L’éducation au sein d’un mouvement collectif
Dernièrement, par convictions profondes et parce que l’école québécoise a besoin de retrouver ses lettres de noblesse, j’ai accepté après mûre réflexion et consultations, de prendre part à un mouvement collectif au côté de François Legault et de plusieurs autres visionnaires désireux de faire progresser notre société québécoise. C’est à titre de spécialiste en éducation que je participe aux échanges. Mais bien plus encore, c’est pour améliorer le sort de l’éducation au Québec et pour vous redonner la liberté et la souplesse dans votre gestion quotidienne que je me suis sentie interpellée par cette action citoyenne.

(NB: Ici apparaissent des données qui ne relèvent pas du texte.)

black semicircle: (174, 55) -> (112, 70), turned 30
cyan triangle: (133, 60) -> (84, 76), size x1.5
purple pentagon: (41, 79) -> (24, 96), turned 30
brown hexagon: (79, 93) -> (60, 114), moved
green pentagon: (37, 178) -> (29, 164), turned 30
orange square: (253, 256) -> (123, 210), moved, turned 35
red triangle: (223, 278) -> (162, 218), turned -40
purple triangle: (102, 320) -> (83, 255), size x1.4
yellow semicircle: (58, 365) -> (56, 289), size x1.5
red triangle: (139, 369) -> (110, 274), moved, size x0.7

Si, pour plusieurs politiciens, l’éducation est un thème en vogue, elle représente beaucoup plus pour moi. J’ai fait de l’éducation ma profession comme un bon nombre d’entre vous, motivée et passionnée. La priorité d’aujourd’hui et des années à venir est de valoriser les acteurs sur le terrain, de VOUS valoriser et d’améliorer VOS conditions de travail. Il importe également de bien saisir les jeunes d’aujourd’hui; leurs aspirations, leur vision de l’école et bien sûr, leur motivation.

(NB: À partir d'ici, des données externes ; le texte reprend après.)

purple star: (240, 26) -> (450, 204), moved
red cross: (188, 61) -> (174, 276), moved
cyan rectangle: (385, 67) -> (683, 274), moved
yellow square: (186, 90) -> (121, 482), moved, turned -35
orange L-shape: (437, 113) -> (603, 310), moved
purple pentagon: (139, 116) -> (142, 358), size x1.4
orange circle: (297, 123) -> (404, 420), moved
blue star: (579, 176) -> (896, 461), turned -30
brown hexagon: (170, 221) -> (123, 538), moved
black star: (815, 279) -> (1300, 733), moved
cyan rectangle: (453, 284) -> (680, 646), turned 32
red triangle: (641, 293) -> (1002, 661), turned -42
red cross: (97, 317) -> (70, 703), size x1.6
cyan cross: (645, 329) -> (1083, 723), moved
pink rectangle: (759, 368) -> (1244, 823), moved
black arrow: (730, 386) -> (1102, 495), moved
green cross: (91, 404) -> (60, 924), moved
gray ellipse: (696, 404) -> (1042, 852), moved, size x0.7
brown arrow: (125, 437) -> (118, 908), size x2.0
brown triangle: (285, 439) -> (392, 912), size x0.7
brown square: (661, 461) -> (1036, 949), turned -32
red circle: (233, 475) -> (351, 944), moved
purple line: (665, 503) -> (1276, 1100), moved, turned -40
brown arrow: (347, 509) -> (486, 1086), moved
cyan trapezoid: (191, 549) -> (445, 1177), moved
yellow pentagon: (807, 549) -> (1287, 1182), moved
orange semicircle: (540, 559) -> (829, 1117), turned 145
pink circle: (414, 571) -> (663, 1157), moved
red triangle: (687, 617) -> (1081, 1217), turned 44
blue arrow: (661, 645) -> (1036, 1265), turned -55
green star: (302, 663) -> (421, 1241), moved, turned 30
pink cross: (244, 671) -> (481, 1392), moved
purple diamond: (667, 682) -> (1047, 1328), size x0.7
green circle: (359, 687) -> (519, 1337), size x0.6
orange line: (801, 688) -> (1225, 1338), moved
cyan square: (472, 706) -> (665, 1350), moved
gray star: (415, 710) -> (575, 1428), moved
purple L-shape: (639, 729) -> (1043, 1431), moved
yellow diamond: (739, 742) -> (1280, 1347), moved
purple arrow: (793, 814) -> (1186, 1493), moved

L’évolution de notre système d’éducation est au beau fixe depuis des générations. Nous ne cessons de dénoncer l’absence de changements concrets pour nos écoles. Nous nous devons de prendre part au rehaussement de la qualité de notre système pour enfin améliorer les services offerts aux élèves.
Depuis quelque temps, on entend beaucoup parler de bureaucratie, d’allégement de la structure et de décentralisation des pouvoirs. Pourtant, comme directions, nous n’avons jamais été autant submergées de nouvelles tâches et commandes à remplir, chacune nous éloignant davantage de notre vrai rôle. À qui profitent réellement les exigences bureaucratiques actuelles? Ont-elles amené un meilleur service à l’élève? Ont-elles permis de diminuer le taux de décrochage scolaire? Ont-elles une influence positive et directe sur l’éducation des enfants ou servent-elles une classe politique éloignée de la réalité ?
Je sais que les torts ne sont pas irréparables. Au Québec, nous avons de belles histoires de réussite et une panoplie de succès menés par nos équipes sur le terrain. C’est pourquoi, j’ai la certitude que ma venue au sein de ce mouvement collectif nous donnera les marges de manœuvre nécessaires afin de faire émerger librement notre créativité pour mettre en œuvre des moyens concrets et efficaces diminuant, une fois pour toutes, le taux de décrochage scolaire.
Je serai donc à l’avant-scène pour vous, à l’écoute de vos suggestions et de vos idées, gardant en tête les conditions particulières des milieux pour améliorer notre système d’éducation et pour soutenir la relève de demain.